Inheritance Interview


Inheritance Interview

Inheritance

What would you do if you suddenly inherited £17,000,000?

Andy Larkham is late. He is due at the funeral of his favourite school teacher, who once told him: 'It's hard work being anyone.' It's especially hard for Andy - stuck in a dead-end job, terminally short of cash and with a fiancée who is about to ditch him. When the funeral leads to unexpected consequences, Andy has to ask himself: how far will he go to change his life?

From early-twentieth-century Turkey to modern day London, Nicholas Shakespeare takes us on an extraordinary journey that explores the temptations of unexpected wealth, the secrets of damaged families and the price of being true to oneself. At once a love story spanning many decades and a tragedy of betrayal and missed opportunities, Inheritance is a romance for our times.

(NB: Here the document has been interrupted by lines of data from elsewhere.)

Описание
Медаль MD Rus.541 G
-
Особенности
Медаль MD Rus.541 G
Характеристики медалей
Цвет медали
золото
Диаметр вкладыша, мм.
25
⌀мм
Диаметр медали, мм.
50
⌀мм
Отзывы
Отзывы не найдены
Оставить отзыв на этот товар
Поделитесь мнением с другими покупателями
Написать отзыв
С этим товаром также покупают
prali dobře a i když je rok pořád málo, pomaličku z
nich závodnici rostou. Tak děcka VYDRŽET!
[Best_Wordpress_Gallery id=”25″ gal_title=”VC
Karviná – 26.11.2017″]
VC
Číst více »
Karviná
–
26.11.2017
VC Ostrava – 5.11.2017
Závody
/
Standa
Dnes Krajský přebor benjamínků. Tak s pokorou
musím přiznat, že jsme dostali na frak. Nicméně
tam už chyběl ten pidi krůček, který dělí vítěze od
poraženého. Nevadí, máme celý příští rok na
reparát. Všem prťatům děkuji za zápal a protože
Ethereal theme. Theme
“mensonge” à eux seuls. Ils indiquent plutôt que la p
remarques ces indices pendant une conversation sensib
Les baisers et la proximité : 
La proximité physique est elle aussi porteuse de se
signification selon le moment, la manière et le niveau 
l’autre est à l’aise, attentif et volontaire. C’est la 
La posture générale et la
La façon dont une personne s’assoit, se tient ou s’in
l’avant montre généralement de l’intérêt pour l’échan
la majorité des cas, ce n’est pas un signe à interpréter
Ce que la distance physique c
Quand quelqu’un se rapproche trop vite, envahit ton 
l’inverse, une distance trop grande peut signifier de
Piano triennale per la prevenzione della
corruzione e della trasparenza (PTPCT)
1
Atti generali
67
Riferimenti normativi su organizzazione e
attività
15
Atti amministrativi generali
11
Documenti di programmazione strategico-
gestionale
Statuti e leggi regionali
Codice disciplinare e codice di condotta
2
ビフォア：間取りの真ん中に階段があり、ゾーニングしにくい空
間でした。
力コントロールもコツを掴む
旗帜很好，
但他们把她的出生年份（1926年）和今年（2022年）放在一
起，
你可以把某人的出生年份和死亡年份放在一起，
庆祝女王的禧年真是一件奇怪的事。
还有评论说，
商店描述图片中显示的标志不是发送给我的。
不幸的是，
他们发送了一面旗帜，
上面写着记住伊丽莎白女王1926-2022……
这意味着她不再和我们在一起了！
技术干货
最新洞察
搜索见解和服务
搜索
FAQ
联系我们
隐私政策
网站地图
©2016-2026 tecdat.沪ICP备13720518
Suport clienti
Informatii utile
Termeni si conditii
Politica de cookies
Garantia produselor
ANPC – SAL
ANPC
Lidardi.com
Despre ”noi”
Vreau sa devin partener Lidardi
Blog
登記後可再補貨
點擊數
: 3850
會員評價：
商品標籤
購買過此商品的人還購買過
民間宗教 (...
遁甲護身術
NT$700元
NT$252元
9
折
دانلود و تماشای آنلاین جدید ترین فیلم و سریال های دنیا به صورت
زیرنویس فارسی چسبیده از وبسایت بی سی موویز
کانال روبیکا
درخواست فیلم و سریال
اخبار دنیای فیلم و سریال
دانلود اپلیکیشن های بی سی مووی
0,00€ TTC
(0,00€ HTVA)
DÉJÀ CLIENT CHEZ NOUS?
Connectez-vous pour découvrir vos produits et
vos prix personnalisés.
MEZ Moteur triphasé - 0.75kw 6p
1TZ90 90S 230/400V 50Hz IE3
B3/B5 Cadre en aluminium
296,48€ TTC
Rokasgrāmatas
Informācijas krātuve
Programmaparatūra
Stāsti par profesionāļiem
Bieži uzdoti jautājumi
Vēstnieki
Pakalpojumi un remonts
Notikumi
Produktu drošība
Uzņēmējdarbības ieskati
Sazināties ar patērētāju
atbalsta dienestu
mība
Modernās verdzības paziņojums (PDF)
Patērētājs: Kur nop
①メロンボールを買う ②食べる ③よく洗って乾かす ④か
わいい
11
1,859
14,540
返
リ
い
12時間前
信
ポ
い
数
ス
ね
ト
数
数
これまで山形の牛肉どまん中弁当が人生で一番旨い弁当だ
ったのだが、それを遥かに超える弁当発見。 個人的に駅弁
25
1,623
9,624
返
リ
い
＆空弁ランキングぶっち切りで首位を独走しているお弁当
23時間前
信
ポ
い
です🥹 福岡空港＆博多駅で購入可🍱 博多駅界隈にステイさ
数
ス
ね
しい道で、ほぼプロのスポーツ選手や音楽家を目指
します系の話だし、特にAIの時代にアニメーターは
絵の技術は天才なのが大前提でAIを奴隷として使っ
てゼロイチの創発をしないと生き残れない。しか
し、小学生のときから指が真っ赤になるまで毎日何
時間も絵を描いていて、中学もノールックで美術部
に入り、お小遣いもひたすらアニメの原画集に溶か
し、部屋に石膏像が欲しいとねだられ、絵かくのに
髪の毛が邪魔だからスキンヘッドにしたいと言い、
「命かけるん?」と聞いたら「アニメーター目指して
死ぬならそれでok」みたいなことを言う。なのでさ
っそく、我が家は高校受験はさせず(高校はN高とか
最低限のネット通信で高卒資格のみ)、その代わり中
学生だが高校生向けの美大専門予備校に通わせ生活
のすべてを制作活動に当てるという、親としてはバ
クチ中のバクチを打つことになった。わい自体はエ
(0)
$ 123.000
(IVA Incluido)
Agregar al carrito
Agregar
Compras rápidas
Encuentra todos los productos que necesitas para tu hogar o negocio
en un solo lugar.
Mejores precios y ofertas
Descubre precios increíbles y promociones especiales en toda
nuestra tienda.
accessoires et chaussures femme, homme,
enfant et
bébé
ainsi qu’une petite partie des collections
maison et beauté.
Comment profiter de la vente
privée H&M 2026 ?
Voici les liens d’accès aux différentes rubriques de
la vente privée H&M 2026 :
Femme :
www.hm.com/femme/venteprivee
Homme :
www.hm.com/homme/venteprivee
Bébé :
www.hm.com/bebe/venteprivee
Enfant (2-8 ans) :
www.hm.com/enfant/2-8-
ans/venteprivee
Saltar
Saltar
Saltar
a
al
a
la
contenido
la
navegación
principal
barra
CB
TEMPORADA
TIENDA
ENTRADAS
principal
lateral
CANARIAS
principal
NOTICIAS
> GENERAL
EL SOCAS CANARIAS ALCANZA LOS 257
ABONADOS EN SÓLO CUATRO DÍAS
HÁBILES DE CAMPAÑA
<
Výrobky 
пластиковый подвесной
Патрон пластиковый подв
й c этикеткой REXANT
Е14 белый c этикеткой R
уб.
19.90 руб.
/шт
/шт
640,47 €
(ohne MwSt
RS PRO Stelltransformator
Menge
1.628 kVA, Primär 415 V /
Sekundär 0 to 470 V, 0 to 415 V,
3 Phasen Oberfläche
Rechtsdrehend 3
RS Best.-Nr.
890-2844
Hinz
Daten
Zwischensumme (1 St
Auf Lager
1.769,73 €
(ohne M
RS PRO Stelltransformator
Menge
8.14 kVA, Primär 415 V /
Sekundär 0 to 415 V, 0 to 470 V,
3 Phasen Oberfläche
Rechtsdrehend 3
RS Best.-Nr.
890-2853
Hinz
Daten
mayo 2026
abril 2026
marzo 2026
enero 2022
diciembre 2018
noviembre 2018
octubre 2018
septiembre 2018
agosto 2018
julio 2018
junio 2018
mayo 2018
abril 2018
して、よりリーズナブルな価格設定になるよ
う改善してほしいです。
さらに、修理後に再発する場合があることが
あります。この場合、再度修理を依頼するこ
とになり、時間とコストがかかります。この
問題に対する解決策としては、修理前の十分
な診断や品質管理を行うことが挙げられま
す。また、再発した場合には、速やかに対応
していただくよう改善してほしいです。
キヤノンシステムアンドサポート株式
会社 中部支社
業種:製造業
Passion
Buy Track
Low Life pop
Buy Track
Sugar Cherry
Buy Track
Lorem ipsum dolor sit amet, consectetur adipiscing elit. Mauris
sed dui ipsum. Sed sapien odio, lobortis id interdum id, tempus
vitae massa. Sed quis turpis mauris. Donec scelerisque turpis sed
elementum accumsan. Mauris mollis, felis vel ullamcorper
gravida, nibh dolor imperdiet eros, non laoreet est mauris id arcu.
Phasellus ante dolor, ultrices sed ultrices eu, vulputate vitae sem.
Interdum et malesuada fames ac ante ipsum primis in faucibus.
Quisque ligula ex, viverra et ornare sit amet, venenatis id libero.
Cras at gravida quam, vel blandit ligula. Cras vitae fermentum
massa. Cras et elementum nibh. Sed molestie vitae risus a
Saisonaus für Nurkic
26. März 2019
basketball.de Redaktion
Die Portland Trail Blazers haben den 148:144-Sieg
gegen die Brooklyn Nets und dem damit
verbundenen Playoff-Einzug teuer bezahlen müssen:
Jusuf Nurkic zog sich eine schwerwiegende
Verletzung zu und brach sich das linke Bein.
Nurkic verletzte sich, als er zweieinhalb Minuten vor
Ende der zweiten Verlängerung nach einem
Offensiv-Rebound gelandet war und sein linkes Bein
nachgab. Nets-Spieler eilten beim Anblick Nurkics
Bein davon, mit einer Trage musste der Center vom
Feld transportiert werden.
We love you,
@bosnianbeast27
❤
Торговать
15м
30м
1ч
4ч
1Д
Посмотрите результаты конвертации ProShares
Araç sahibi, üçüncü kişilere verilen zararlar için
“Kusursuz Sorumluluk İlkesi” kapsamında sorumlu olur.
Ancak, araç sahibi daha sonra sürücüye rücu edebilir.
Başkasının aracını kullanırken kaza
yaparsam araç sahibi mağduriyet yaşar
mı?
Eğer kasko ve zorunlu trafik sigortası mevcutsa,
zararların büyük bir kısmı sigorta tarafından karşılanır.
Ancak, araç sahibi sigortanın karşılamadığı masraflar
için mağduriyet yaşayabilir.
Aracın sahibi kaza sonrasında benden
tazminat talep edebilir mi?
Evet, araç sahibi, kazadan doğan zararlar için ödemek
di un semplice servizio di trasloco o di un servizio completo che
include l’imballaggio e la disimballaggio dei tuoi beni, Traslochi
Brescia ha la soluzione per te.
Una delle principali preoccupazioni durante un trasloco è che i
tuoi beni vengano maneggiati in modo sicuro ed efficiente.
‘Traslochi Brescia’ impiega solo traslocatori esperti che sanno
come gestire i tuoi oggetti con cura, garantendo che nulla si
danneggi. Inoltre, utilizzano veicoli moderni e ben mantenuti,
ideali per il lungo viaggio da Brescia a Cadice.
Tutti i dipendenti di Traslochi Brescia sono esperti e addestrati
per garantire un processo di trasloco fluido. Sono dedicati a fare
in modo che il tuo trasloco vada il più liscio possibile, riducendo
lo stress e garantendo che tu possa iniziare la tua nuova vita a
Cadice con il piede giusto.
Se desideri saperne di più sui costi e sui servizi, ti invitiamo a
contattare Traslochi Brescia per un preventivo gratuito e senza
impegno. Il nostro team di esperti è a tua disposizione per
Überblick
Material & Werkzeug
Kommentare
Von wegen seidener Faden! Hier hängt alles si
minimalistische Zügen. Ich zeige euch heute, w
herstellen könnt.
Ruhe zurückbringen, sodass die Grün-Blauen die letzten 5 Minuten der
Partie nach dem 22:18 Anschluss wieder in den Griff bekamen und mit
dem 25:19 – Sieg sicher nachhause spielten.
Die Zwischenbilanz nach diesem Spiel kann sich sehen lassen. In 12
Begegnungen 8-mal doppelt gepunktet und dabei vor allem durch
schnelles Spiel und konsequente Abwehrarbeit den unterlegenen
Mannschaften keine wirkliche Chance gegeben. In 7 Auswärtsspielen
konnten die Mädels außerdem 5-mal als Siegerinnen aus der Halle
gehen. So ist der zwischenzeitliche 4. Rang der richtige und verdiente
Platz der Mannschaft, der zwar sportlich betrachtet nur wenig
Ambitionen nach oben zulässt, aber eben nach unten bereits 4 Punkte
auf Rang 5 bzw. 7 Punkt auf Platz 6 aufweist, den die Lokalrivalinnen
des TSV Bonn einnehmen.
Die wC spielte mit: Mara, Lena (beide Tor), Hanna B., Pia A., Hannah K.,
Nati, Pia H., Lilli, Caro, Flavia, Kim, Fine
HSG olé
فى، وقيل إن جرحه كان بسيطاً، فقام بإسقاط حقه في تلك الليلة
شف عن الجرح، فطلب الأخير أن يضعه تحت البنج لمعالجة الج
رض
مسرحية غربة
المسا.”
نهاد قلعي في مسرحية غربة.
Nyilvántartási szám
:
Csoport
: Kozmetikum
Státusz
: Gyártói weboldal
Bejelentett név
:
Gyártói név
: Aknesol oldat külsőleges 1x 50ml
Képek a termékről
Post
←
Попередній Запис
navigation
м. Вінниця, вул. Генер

Nicholas Shakespeare was born in 1957. The son of a diplomat, much of his youth was spent in the Far East and South America. His novels have been translated into twenty languages. They include The Vision of Elena Silves, winner of the Somerset Maugham Award, Snowleg and The Dancer Upstairs, which was chosen by the American Libraries Association in 1997 as the year's best novel, and in 2001 was made into a film of the same name by John Malkovich. In Tasmania won the inaugural Tasmania Book Prize in 2007.His most recent novel is Secrets of the Sea. He is married with two small boys and currently lives in Oxford

Inheritance
Random House
Author: Nicholas Shakespeare
Price: $32.95


Interview with Nicholas Shakespeare

Question: If Inheritance was made into a film, like The Dancer Upstairs, who do you envision playing Andy?

Nicholas Shakespeare: Hugh Grant. But I'd prefer someone I'd never seen before, someone fresh as Javier Bardem was.


Question: What would you do if you suddenly inherited £17,000,000?

Nicholas Shakespeare: I¹d take my wife to Venice (she's never been).
I'd update my 14 year-old Subaru.
I'd fly from London to Hobart on business class, because at my height and age it's no longer fun spending 26 hours like a splay-legged crab.
Otherwise, I've been through enough hedges not to want to shift my life radically. I suppose were I to receive an unexpected and ridiculous windfall, I'd endeavour, in the second half of my life, to dedicate some time, imagination and energy into brightening up other people's existences, even if just a little.

A cherished passage in the novel based on something that did happen to my father is when Andy observes a young man in love who is treating a girl to a dinner that plainly he cannot afford. Andy has left the restaurant by the time the waiter tells the young couple that their bill has already been paid, and gives them a handwritten message: 'Stay together.'
At the risk of sounding cheesy, I'd like to sit in a few anonymous corners and foot some strangers' bills, scribble some messages.


Question: What research went into Inheritance?

Nicholas Shakespeare: More than I wanted or expected. The central idea was gifted to me by Murray Bail. I was thrilled. Here at last was a story I could hold in my palm; further, one that I felt I could write quickly. (Some of my favourite novels were completed in a blaze Stendhal's Charterhouse of Parma in 52 days, Evelyn Waugh's Decline and Fall in a mere few weeks and I longed, just this once, to emulate them). But it would be the work of three years for the novel to disclose the central character. My story, as inevitably it had to become, was not merely about a young man who inherits a stranger's money. It was about a young man who inherits his narrative as well: a narrative that would take him from a London crematorium on a rainy February afternoon, to the punching heat of the West Australian desert, via the disputed foothills of early twentieth-century Armenia. As well as teaching me the wisdom that there's no such thing as a free story.


Question: Can you talk about the process of creating a character like Andy Larkham?

Nicholas Shakespeare: I was lucky enough as a young man to meet Graham Greene, who told me that his favourite of his novels was The Honorary Consul, because the character of the narrator evolves. By the end of the novel he has become a different man. "That's not easy to bring off, but I think in this book I've succeeded." I never forgot this, or really understood it until I wrote Inheritance. I now can detect something of the same impulse behind my creation of Andy: a desire to push a shallowish young man into deeper, darker waters, so that he surfaces having earned the love of his benefactor's daughter. To achieve this, Andy has to discover the true story of her father, as well as confront the truth of his own father, corked away since childhood and impeding his development. In the closing pages, I hope he has become a richer, more angled person, one who is worthy of his desire.


Question: How much of your inspiration is based on real life and real people?

Nicholas Shakespeare: If you base a whole character on a real person, it tends for some reason not to work. At the same time, you never stop observing real life and real people, to strive to understand them. That's one of the job descriptions of a novelist. I'm with William Golding on this: "The greatest pleasure is not say sex or geometry. It is just understanding. And if you can get people to understand their own humanity well, that's the job of the writer." At the same time, one's mission as a novelist is to see things differently. If it's the way everyone else sees them, there's no point in writing a novel.